Aimée de Jongh, en magicienne de la narration visuelle, réussit à transformer la poussière en poésie. Les paysages, pourtant désolés et désolants, sont dessinés avec une telle intensité qu’on jurerait avoir du sable dans les yeux en tournant les pages. Les personnages, eux, semblent taillés dans le vent et la résilience, leur humanité éclatant à chaque case.
L’intrigue suit John Clark, un photographe envoyé documenter cette apocalypse climatique et sociale. Sa mission ? Capturer des images chocs pour sensibiliser, mais la frontière entre témoigner et exploiter devient vite aussi floue que l’horizon d’un désert. Les dilemmes moraux sont là, en filigrane, et donnent une profondeur bienvenue à ce récit déjà dense.

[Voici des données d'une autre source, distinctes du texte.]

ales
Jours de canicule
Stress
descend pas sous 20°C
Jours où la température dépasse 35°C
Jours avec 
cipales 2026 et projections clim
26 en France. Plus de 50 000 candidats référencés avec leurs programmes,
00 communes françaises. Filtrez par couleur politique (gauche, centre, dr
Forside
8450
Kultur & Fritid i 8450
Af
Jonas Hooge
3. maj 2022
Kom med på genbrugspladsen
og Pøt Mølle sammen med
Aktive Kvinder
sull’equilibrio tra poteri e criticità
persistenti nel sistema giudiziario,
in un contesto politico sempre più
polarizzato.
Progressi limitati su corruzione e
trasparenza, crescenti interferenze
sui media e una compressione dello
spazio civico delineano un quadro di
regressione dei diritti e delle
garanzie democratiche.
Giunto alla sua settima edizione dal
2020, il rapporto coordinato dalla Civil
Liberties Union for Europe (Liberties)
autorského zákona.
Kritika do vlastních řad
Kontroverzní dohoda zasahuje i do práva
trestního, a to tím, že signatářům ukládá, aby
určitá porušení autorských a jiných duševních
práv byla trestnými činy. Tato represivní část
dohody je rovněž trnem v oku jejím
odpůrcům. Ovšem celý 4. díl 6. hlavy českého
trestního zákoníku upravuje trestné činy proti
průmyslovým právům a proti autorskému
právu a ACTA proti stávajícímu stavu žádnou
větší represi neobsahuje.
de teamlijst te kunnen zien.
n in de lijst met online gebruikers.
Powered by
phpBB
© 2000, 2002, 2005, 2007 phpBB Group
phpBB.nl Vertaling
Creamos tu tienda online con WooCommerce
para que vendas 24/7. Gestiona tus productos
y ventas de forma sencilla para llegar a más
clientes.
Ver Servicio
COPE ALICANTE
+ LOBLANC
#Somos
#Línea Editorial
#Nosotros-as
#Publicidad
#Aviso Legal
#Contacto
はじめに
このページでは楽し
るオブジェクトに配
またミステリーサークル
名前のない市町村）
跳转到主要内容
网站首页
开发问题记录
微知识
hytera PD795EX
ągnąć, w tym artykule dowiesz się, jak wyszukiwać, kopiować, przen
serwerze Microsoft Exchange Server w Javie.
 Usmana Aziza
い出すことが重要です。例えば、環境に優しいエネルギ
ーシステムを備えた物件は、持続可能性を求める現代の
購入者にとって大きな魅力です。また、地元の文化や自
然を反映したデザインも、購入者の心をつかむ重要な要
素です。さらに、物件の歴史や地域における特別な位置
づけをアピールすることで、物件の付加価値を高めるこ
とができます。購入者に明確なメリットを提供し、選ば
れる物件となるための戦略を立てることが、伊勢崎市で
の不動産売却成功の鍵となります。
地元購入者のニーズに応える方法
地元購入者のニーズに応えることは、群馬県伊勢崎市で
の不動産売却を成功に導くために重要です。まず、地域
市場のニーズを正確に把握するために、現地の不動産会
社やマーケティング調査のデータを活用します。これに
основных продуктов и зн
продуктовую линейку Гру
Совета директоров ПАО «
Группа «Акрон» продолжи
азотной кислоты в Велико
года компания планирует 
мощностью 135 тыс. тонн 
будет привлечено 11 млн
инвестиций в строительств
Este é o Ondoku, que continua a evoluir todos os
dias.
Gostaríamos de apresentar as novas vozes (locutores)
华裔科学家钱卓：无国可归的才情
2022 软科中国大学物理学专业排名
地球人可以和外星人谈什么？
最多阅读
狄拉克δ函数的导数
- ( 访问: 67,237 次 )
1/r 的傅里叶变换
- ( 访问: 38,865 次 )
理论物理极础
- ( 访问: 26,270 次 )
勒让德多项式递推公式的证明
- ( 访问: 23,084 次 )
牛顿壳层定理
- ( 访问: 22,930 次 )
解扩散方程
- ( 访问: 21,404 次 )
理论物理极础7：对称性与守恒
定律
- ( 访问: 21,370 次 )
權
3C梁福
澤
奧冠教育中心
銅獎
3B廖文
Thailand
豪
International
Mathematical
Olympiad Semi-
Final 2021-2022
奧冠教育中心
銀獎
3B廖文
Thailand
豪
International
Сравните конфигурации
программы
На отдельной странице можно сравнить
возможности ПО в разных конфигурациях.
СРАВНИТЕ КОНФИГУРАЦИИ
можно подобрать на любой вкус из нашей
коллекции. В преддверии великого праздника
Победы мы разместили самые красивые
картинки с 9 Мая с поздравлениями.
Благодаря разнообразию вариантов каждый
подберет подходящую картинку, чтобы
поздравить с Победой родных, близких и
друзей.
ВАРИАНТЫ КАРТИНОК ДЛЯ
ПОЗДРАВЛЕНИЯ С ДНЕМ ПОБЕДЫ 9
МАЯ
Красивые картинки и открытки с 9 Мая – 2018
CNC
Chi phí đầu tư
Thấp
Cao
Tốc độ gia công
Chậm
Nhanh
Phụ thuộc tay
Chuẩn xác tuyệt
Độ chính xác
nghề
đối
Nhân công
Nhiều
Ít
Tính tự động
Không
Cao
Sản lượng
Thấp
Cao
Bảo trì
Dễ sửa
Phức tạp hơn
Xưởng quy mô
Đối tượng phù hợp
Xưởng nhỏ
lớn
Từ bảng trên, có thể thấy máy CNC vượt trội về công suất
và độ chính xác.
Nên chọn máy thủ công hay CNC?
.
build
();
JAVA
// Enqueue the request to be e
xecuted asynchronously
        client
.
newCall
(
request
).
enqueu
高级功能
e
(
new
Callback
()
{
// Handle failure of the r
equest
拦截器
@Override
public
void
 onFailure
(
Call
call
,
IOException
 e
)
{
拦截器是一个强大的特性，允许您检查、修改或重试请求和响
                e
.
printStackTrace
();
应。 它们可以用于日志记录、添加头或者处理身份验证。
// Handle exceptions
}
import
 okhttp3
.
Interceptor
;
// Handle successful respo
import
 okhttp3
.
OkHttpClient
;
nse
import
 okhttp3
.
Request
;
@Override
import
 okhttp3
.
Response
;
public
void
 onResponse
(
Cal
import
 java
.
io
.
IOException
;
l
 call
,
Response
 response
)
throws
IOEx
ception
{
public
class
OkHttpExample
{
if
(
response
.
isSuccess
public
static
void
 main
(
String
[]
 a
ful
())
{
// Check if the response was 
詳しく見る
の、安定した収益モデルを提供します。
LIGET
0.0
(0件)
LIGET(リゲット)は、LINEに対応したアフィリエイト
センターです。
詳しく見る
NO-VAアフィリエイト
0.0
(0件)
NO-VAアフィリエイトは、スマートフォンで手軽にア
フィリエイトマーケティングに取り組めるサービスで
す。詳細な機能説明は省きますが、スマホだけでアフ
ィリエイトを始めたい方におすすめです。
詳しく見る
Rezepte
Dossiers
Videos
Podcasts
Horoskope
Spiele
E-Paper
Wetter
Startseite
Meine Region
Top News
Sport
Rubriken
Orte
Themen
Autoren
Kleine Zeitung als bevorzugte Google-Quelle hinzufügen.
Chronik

Et puis, il y a ces moments de silence, où les dessins parlent d’eux-mêmes, où les tempêtes deviennent presque des personnages à part entière. La bande dessinée jongle avec les formats, alternant entre planches classiques et pages qui ressemblent à des photos d’époque. C’est immersif, inventif et, osons le dire, carrément brillant.
Bien sûr, tout n’est pas parfait : l’histoire peut parfois traîner un peu dans son propre rythme contemplatif, comme un vent qui hésite à se lever. Mais ce n’est qu’un léger grain de sable dans une machine bien huilée.
En résumé, Jours de sable, c’est une œuvre qui réussit l’exploit de rendre la poussière captivante, les souffrances belles et les photographies vivantes. Une plongée émouvante et visuellement superbe dans une période oubliée, qui rappelle que sous la poussière, il y a toujours des histoires à raconter.